From the Microsoft Dynamics 365 CRM Blogs: Filtered lookup dialog; Elastic tables; Field mappings; Send a customer case
In this week's Microsoft Dynamics 365 CRM blog roundup:
- How to resolve the filtered lookup dialog challenge in on-premise Dynamics CRM using Xrm.Utility.lookupObjects script
- How to make elastic tables in Dynamics 365 CRM
- Dynamics 365 field mappings to quote, order, and invoice
- Dynamics 365 – send a customer case with Azure SMS
How to resolve the filtered lookup dialog challenge in on-premise Dynamics CRM using Xrm.Utility.lookupObjects script
An author writing on the Inogic blog stated that as part of the company’s ongoing work, they actively engaged in developing and deploying one of their products. The author stated that one of the primary objectives is to make it fully functional in an on-premises environment.
However, during this process, the author explained that the team encountered a significant issue while executing an HTML page on the on-load event of one of the entities within Dynamics 365 CRM. The problem: a particular script path crucial to the operation was unavailable.
In the blog post, the author provided a detailed breakdown of the scenario:
On an HTML page, we have incorporated a lookup field. This lookup field is designed to display selected entity lookup records when the user clicks on the navigator image associated with it. However, our current predicament is that it fails to exhibit the expected behavior in the on-premises environment.
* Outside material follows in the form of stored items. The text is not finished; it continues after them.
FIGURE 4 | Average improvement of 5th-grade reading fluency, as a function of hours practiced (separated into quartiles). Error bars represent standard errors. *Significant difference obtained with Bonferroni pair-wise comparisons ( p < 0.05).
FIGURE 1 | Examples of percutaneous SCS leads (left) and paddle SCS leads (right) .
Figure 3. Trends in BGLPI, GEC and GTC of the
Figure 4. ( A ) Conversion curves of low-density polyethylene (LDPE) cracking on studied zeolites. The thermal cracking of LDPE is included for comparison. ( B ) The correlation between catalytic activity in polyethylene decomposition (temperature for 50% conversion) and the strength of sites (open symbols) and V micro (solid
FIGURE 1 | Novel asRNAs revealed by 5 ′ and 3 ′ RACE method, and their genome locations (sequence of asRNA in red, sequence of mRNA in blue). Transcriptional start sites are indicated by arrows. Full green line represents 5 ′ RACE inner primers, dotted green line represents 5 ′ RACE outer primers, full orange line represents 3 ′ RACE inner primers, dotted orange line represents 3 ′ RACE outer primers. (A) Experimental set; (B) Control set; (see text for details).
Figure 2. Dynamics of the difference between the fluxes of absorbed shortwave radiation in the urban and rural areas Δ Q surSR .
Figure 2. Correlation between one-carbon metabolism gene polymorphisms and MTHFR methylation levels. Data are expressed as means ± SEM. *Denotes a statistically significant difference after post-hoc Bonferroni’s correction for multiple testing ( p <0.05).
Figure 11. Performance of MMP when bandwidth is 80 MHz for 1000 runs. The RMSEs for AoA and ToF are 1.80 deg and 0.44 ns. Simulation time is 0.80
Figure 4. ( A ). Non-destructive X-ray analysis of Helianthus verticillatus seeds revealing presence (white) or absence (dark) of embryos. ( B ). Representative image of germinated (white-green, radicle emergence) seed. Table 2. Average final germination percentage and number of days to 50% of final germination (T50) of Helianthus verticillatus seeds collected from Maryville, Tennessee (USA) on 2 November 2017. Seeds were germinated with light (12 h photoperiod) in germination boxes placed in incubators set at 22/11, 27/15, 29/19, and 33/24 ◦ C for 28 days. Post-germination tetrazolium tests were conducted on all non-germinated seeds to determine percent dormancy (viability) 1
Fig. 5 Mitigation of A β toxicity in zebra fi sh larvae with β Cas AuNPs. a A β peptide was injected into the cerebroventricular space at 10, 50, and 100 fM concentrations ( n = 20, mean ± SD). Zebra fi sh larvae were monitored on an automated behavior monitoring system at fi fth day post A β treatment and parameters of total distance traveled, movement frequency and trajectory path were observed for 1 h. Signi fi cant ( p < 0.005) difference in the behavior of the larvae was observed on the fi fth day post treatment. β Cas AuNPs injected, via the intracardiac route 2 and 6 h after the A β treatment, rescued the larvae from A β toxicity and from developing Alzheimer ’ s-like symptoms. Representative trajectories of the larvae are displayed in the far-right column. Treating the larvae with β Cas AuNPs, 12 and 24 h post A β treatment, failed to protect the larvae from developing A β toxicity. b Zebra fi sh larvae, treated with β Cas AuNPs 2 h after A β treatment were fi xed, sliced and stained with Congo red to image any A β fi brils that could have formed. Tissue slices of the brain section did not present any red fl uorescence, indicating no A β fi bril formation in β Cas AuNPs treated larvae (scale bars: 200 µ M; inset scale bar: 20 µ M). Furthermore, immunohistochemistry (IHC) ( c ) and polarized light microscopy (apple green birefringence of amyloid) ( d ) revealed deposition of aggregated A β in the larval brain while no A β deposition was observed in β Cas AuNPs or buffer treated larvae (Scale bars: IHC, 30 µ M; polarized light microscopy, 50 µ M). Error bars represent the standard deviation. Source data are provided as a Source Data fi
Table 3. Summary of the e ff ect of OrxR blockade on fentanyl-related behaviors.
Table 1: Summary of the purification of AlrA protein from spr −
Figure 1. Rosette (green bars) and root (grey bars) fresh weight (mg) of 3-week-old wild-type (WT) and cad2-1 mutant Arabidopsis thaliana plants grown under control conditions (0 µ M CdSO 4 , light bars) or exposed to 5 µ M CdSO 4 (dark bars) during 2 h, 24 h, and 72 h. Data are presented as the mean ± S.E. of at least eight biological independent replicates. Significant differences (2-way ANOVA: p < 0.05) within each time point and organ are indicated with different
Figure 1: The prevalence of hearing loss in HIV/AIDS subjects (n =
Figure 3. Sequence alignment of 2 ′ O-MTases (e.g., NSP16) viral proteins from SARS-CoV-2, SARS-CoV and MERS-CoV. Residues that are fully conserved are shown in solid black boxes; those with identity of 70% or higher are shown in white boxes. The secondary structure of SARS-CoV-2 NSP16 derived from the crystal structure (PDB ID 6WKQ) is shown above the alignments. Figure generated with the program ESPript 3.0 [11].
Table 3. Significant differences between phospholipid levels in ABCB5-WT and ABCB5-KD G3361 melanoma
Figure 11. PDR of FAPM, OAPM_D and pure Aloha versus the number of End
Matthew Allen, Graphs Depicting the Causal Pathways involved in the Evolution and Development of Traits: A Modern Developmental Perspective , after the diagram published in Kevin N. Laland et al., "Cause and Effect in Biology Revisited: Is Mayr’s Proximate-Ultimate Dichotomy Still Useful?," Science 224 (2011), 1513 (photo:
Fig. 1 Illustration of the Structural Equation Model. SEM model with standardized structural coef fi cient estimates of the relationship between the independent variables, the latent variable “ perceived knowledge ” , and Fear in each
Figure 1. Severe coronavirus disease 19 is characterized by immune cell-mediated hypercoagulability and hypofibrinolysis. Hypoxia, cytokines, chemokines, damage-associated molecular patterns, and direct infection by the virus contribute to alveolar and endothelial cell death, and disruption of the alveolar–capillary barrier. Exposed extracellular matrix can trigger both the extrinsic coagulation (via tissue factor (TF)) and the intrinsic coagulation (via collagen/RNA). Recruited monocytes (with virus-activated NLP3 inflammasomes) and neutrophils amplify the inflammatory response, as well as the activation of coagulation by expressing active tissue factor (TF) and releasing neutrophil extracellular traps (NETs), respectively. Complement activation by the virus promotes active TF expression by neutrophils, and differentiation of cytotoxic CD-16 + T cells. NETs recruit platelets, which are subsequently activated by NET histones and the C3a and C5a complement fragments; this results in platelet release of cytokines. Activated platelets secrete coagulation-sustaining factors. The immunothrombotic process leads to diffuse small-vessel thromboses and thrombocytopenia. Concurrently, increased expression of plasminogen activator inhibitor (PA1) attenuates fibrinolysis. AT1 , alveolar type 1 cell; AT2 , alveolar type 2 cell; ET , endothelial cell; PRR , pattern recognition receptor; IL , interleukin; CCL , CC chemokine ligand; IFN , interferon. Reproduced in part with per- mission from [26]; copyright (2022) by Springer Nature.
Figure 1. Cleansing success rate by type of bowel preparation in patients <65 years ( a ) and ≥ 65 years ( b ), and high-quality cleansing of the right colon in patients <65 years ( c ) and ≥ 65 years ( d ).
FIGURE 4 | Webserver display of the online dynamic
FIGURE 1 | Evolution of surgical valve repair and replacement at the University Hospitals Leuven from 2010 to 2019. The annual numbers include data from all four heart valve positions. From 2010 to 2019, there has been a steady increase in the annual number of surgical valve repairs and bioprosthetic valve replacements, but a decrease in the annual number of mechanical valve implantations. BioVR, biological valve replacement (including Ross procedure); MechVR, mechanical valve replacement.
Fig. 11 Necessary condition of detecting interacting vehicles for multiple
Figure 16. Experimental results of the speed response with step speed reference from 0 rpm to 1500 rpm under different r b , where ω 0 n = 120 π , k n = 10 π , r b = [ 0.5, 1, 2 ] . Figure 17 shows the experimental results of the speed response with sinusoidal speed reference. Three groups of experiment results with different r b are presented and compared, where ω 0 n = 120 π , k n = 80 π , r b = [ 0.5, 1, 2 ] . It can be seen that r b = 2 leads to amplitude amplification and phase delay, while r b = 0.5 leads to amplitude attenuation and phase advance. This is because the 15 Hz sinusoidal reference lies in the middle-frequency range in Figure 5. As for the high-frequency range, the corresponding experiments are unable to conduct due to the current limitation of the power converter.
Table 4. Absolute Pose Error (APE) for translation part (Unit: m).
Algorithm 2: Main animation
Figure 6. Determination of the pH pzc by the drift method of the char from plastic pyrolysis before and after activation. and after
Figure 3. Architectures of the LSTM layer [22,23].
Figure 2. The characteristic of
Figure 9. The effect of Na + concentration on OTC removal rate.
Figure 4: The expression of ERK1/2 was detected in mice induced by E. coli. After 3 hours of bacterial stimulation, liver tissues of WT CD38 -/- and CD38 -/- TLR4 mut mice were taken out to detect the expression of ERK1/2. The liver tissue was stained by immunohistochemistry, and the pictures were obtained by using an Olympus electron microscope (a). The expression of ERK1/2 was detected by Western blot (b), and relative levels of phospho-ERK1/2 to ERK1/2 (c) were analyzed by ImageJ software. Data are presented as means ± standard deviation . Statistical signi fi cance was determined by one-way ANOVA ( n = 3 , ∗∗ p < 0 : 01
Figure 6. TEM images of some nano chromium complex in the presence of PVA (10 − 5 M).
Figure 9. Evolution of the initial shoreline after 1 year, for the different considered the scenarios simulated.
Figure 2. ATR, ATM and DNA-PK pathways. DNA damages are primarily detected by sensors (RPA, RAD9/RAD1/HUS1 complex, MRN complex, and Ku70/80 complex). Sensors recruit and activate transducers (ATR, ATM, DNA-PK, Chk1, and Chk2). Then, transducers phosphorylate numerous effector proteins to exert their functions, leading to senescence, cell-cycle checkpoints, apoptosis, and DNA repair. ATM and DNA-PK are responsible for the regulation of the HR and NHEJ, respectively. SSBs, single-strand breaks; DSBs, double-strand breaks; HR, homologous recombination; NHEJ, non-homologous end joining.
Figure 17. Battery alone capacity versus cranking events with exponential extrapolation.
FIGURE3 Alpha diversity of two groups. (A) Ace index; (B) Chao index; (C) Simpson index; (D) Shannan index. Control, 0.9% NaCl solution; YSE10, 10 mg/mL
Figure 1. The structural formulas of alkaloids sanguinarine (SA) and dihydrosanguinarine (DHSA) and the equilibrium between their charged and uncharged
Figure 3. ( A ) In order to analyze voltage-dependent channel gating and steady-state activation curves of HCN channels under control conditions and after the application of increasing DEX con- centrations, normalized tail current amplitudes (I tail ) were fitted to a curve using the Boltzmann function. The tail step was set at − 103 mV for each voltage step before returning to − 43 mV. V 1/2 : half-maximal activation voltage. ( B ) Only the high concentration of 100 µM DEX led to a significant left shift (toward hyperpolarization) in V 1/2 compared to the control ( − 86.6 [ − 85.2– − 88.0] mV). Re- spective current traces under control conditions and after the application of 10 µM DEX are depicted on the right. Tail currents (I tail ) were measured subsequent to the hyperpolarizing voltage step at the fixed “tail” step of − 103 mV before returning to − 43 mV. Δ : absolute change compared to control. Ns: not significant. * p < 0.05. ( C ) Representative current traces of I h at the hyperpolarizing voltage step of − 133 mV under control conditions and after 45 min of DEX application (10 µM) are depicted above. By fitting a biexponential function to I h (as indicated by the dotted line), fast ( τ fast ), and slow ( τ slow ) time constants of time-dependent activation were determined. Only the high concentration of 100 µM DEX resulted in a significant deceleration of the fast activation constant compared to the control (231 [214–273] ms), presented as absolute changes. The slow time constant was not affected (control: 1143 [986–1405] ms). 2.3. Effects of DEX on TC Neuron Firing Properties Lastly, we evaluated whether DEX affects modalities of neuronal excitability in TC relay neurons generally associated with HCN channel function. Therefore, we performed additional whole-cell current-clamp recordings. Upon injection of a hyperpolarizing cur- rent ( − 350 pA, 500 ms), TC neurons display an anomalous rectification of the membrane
The author then provided more context into the issue, saying that the script path reference they included in the HTML page for executing the Xrm.Utility.lookupobjects(lookup parameters) API worked perfectly in D365 CRM online environments but not so much for the on-premises environments. The author noted that this is causing a major challenge to the company’s deployment efforts. And until the issue is resolved, they offered a workaround.
How to make elastic tables in Dynamics 365 CRM
Another author writing on the Inogic blog noted that elastic tables are a new feature in Dataverse and they come in four types: standard, activity, virtual, and elastic tables. The author stated that elastic tables are designed to handle data that changes a lot. In this blog post, the author discussed elastic tables, which are still in preview, and demonstrated how to make them using code. The author also explained why you might need to use elastic tables.
In addition, the author clarified several important points before getting to the code, including the fact that since elastic tables are still in the testing phase how they work might change in the future. The author then explained how to create an elastic table programmatically and pointed out that elastic entities offer a valuable solution for users dealing with unpredictable and irregular data.